■ EXCERPT:
Abraham Bahachille

Personal information
- Full name: Abraham Bahachille García
- Date of birth: 8 March 2001 (age 24)
- Place of birth: Caracas, Venezuela
- Height: 1.93 m (6 ft 4 in)
- Position: Midfielder

Team information
- Current team: Carabobo
- Number: 6

Youth career
- Metropolitanos

Senior career*
- Years: Team / Apps / (Gls)
- 2018–2021: Metropolitanos / 50 / (2)
- 2023: Deportivo Miranda
- 2023–2024: Academia Puerto Cabello / 29 / (0)
- 2025: Recreativo Huelva / 9 / (0)
- 2025–: Carabobo / 4 / (0)

International career
- 2019: Venezuela U20
- 2022: Venezuela U21 / 3 / (0)
- 2023: Venezuela U23 / 1 / (0)

= Abraham Bahachille =

Venezuelan footballer (born 2001)

Abraham Bahachille García (born 8 March 2001) is a Venezuelan footballer who plays as a midfielder for Carabobo.

==Club career==
===Metropolitanos===
Bahachille joined Metropolitanos FC at the age of 13. Already in 2017, when he was 16 years old, he was training with the clubs first team.

■ LIST OF TASKS:
• 1. In the Abraham Bahachille profile, at what age did he join Metropolitanos FC?
• 2. List every team the Abraham Bahachille profile names in his senior career.
• 3. Continue the Abraham Bahachille profile from where it stops.

■ EXCERPTED DATA:
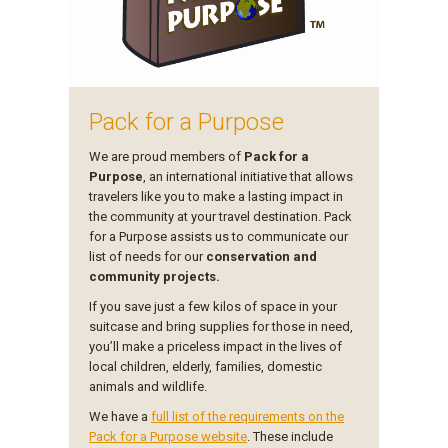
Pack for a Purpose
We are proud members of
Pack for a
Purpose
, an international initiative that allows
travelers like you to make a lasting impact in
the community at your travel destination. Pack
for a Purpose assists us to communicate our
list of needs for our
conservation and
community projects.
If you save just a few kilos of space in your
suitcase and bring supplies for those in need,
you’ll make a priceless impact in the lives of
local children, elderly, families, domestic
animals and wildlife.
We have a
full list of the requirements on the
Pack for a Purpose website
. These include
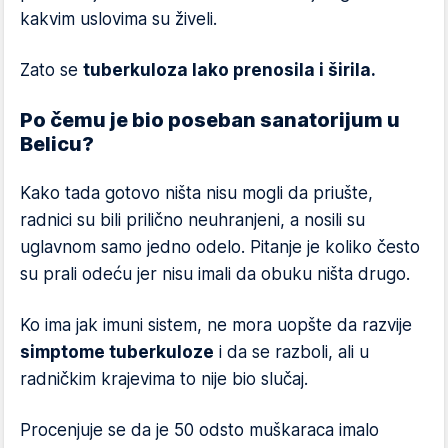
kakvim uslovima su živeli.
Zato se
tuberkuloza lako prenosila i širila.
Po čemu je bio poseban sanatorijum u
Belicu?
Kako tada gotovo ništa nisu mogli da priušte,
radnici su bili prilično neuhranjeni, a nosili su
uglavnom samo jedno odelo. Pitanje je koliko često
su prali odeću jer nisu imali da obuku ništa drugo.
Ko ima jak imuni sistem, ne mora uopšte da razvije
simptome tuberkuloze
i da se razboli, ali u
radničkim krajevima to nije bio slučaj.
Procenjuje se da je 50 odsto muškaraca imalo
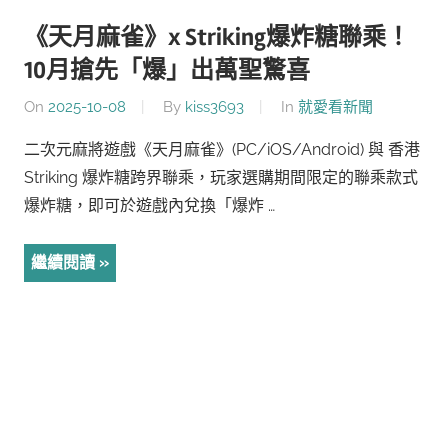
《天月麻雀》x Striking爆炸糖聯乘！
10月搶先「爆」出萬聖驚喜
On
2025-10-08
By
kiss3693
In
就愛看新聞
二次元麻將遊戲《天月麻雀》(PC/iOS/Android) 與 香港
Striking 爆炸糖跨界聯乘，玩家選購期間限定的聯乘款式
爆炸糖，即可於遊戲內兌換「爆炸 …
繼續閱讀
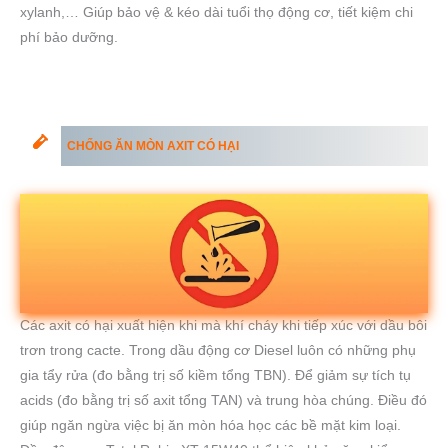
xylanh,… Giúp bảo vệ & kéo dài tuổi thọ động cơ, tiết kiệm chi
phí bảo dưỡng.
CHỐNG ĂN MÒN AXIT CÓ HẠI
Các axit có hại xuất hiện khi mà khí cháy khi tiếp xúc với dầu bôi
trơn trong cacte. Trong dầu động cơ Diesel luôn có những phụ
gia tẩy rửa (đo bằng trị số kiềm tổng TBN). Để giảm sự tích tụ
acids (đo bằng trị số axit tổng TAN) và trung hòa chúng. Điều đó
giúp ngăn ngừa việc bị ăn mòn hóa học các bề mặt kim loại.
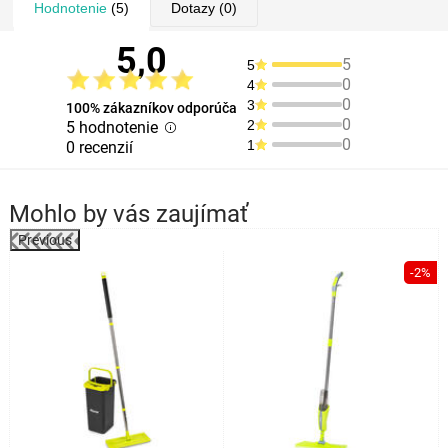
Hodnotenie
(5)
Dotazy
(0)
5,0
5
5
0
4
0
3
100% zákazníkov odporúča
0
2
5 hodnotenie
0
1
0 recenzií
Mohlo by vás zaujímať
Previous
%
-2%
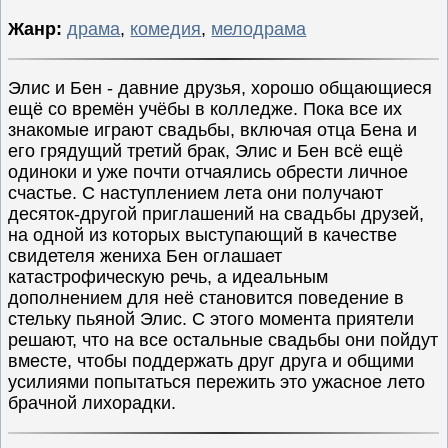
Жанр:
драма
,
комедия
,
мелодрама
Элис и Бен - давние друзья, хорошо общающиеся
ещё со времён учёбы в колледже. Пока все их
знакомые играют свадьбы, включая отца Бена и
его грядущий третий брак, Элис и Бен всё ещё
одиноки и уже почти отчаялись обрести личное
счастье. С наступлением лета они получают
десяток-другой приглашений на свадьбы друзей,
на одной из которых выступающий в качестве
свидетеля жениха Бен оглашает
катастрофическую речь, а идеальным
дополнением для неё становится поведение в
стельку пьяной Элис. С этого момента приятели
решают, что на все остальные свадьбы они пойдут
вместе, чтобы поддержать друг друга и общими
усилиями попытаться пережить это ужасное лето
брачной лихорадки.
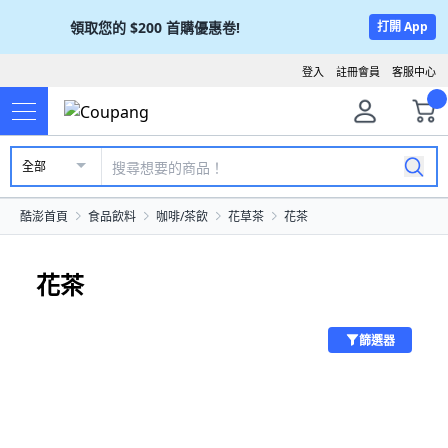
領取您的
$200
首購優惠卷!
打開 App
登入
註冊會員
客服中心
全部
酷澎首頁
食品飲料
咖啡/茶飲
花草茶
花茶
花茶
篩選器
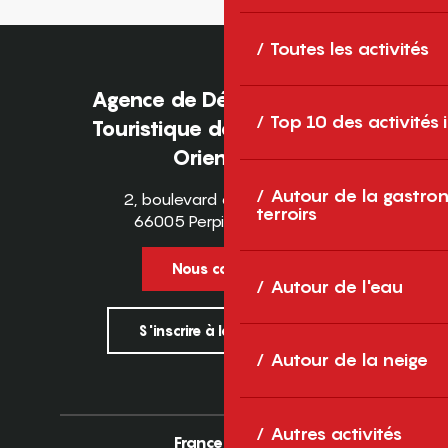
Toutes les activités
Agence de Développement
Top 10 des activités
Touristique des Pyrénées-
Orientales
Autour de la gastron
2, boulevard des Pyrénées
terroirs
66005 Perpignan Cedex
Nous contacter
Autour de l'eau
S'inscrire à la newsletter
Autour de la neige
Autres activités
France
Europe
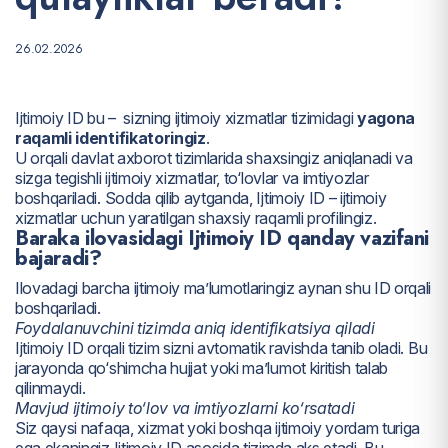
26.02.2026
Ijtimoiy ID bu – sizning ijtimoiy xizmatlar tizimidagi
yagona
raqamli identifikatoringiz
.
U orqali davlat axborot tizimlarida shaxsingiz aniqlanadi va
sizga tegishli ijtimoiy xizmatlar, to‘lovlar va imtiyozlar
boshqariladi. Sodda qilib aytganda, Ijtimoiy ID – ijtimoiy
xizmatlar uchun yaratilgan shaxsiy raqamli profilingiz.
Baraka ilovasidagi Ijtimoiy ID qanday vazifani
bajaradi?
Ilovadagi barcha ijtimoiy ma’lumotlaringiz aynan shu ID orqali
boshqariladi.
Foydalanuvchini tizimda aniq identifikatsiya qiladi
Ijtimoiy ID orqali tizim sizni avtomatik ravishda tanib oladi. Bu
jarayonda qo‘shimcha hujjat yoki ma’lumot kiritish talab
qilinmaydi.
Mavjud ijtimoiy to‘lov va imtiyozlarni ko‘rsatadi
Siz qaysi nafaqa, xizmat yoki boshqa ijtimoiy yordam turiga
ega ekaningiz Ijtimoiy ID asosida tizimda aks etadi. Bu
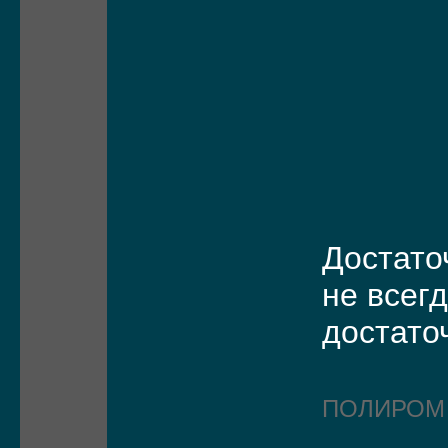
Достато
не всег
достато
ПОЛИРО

■ SET OF ANSWERS:
• 1. He joined at the age of 13.

• 2. Metropolitanos, Deportivo Miranda, Academia Puerto Cabello, Recreativo Huelva, Carabobo

• 3.
After having been on the bench for two games in October 2018, he got his official debut for the club on 3 March 2019, when he started on the bench against Zulia FC, before replacing Yonder Silva in the 88th minute. Bahachille played 17 games throughout the season, 11 of them in the Venezuelan Primera División.

After a total of four goals in 63 games, Bahachille left Metropolitanos at the end of 2021, as his contract expired.

===Later career===
After leaving Metropolitanos, he was linked with a move to American club Portland Timbers. On 26 January 2022, he was also invited to go on a training camp with the club in Tucson, Arizona, which he did. Here he also played a few games, but he was never offered a contract.

After a failed move to MLS, Bahachille appeared on Deportivo Miranda's team sheet. On 20 June 2023, Bahachille joined Venezuelan Primera División side Academia Puerto Cabello.

On 3 January 2025, Bahachille joined Spanish Primera Federación club Recreativo Huelva until 2026. He made his league debut on February 15, 2025 against Algeciras CF.

In August 2025, Bahachille returned to Venezuela, joining Carabobo FC.

==International career==
In September & November 2019, Bahachille was called up for the Venezuela U20 squad and once again in February 2020.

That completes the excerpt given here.